• **Your objective**
Locate the line bearing "ring tip: (264, 234)" in the material below, then reproduce it and each following line up to and including the line bearing "pinky mcp: (456, 467)".

• **Material to process**
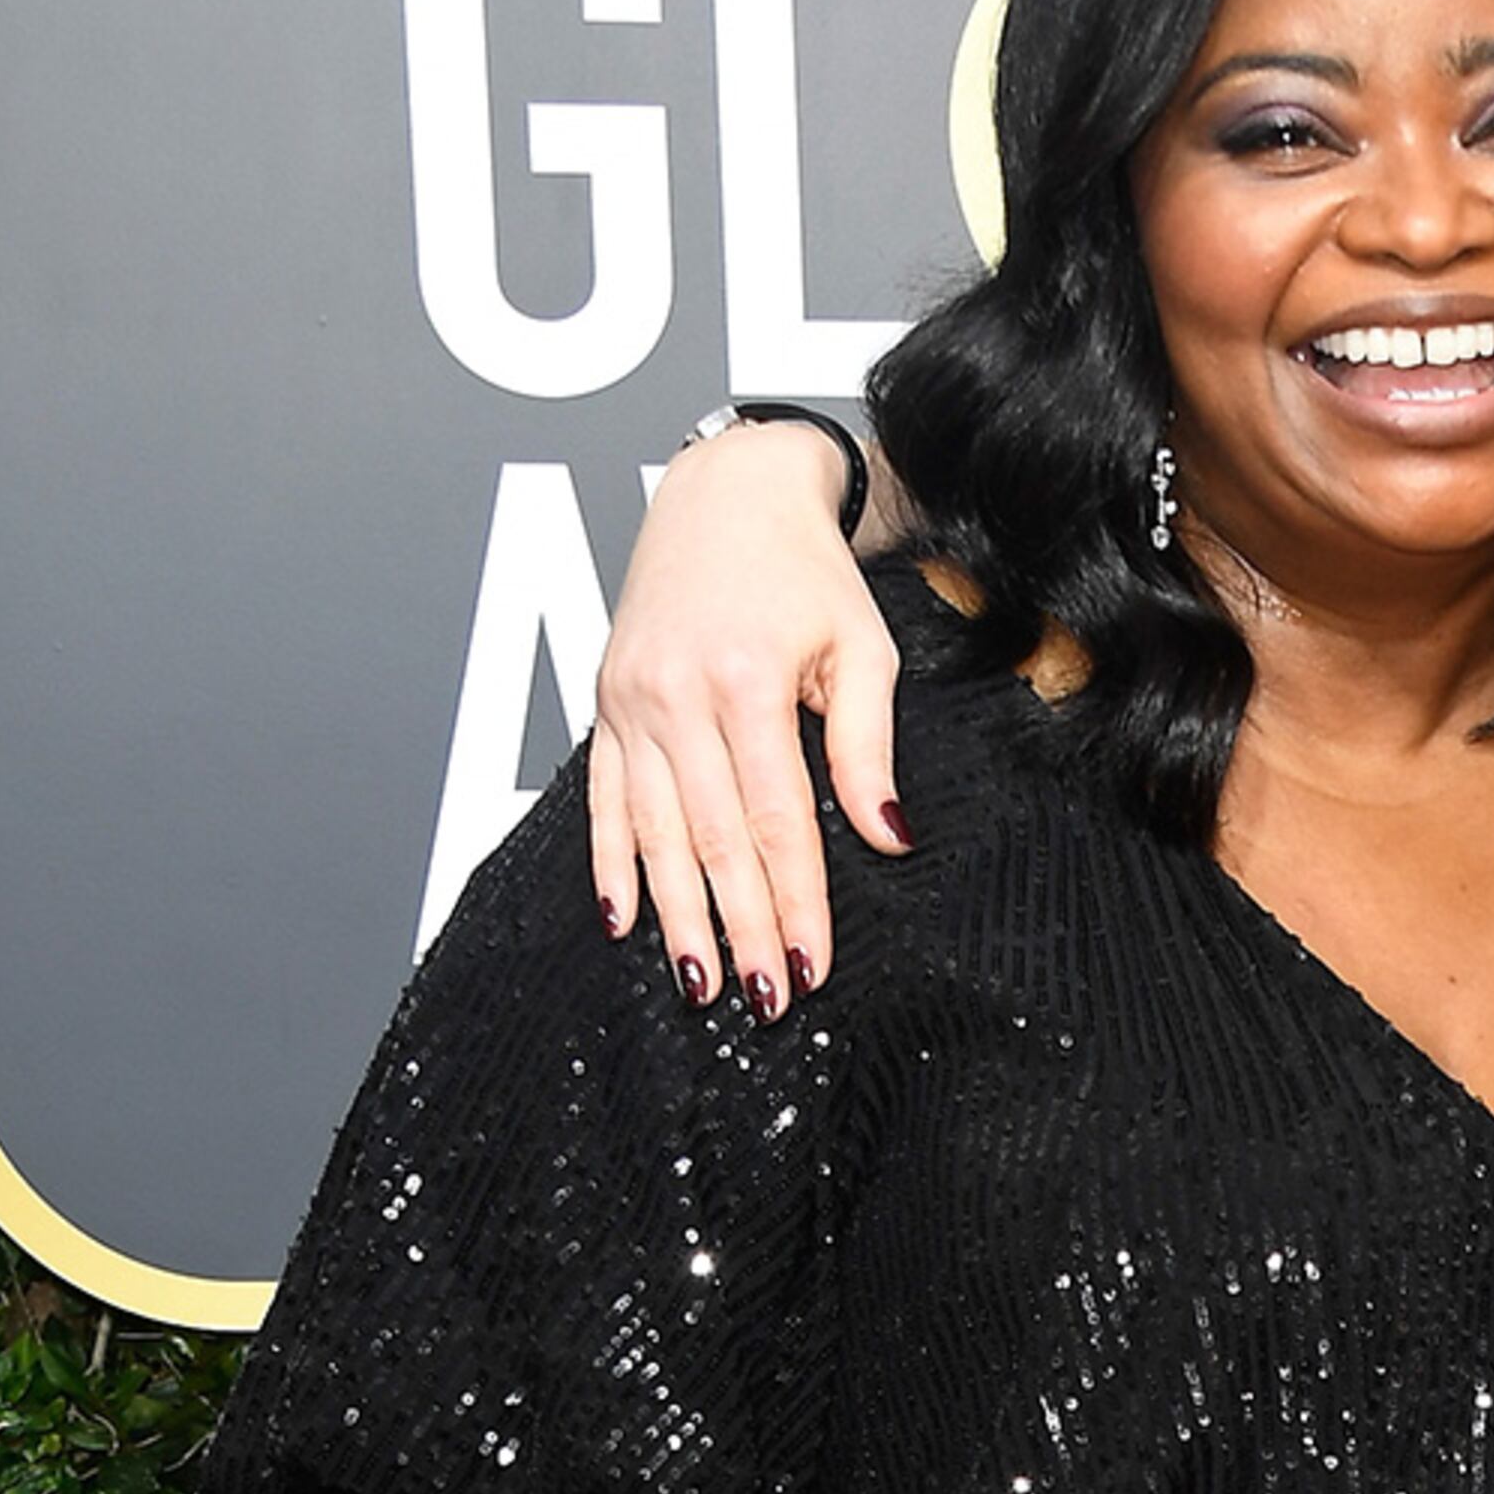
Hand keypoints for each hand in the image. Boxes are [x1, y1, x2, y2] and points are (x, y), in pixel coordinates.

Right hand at [588, 418, 903, 1020]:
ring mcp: (630, 703)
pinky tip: (627, 921)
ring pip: (652, 834)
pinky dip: (612, 865)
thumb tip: (889, 837)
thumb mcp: (862, 646)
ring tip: (703, 982)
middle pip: (712, 840)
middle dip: (741, 927)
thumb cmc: (806, 570)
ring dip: (678, 916)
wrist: (725, 496)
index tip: (813, 964)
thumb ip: (869, 747)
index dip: (796, 900)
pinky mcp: (606, 705)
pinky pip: (604, 801)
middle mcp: (675, 696)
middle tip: (766, 997)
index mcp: (744, 682)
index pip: (776, 820)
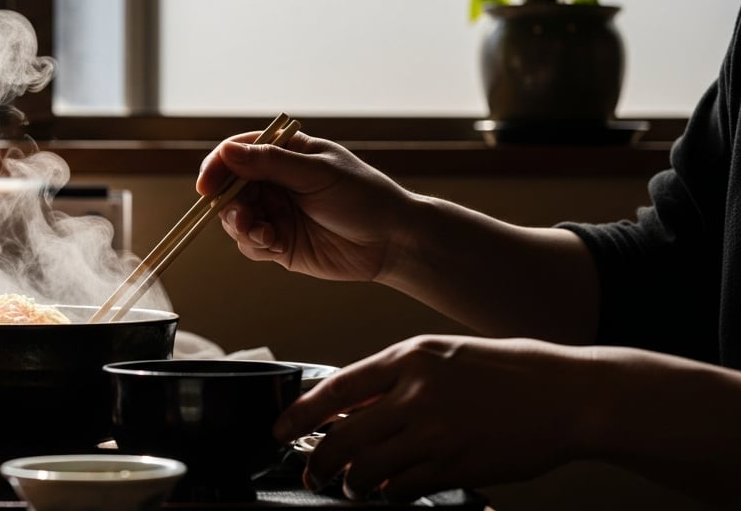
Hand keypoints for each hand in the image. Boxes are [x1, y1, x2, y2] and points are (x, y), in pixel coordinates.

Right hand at [197, 130, 415, 282]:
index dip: (217, 167)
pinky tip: (275, 245)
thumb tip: (227, 151)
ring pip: (235, 218)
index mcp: (284, 153)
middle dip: (228, 204)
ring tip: (264, 234)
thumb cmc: (363, 196)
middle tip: (242, 217)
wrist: (392, 241)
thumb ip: (271, 163)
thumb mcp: (317, 173)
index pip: (236, 153)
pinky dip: (255, 244)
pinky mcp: (280, 243)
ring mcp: (275, 212)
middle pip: (229, 189)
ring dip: (241, 227)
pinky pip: (250, 244)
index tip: (207, 186)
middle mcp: (274, 181)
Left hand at [272, 335, 594, 500]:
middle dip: (318, 462)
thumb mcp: (444, 355)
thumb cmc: (509, 370)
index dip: (301, 415)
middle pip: (343, 438)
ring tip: (350, 486)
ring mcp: (435, 435)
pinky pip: (404, 489)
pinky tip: (389, 492)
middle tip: (311, 473)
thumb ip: (397, 377)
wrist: (567, 395)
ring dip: (351, 484)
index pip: (336, 389)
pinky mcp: (456, 467)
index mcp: (409, 359)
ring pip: (368, 470)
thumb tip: (353, 405)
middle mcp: (416, 396)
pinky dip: (389, 494)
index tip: (281, 431)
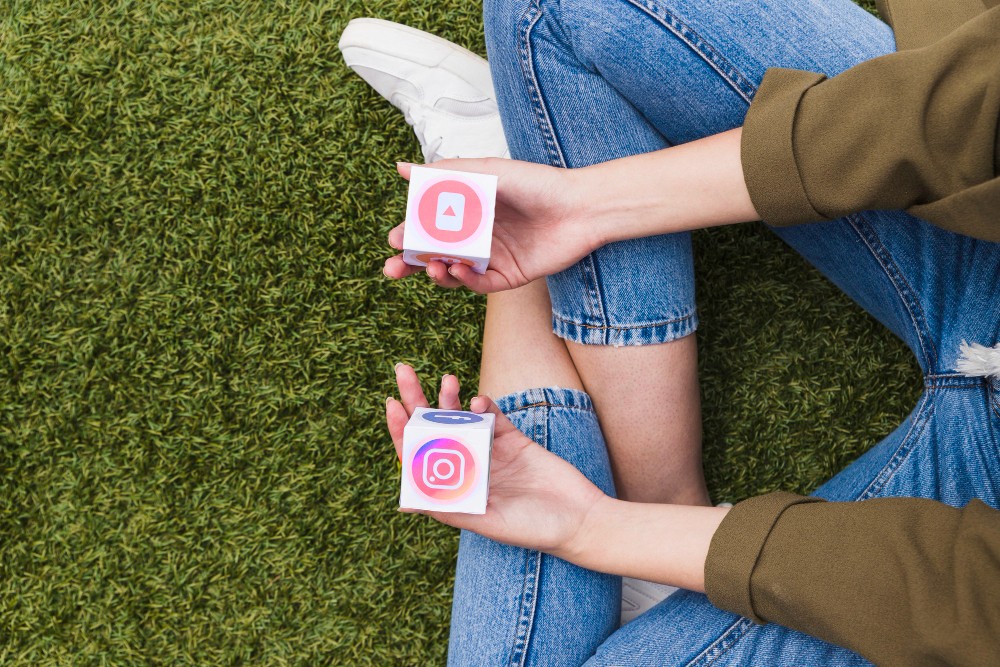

• **Completed exercise**
ring tip: (264, 234)
thumb cmc: (363, 196)
middle tip: (242, 217)
wrist: (392, 241)
thumb ip: (271, 163)
thumb mcp: (317, 173)
index pip: (236, 153)
pinky dip: (255, 244)
pinky mcp: (280, 243)
ring mcp: (275, 212)
middle pip: (229, 189)
ring dip: (241, 227)
pinky pip: (250, 244)
index tip: (207, 186)
middle mcp: (274, 181)
Left hand at [272, 335, 594, 500]:
middle dip: (318, 462)
thumb mcp: (444, 355)
thumb cmc: (509, 370)
index dip: (301, 415)
middle pip: (343, 438)
ring tip: (350, 486)
ring mcp: (435, 435)
pinky pip: (404, 489)
pinky tip: (389, 492)
middle tip: (311, 473)
thumb ip: (397, 377)
wrist: (567, 395)
ring dip: (351, 484)
index pip: (336, 389)
pinky mcp: (456, 467)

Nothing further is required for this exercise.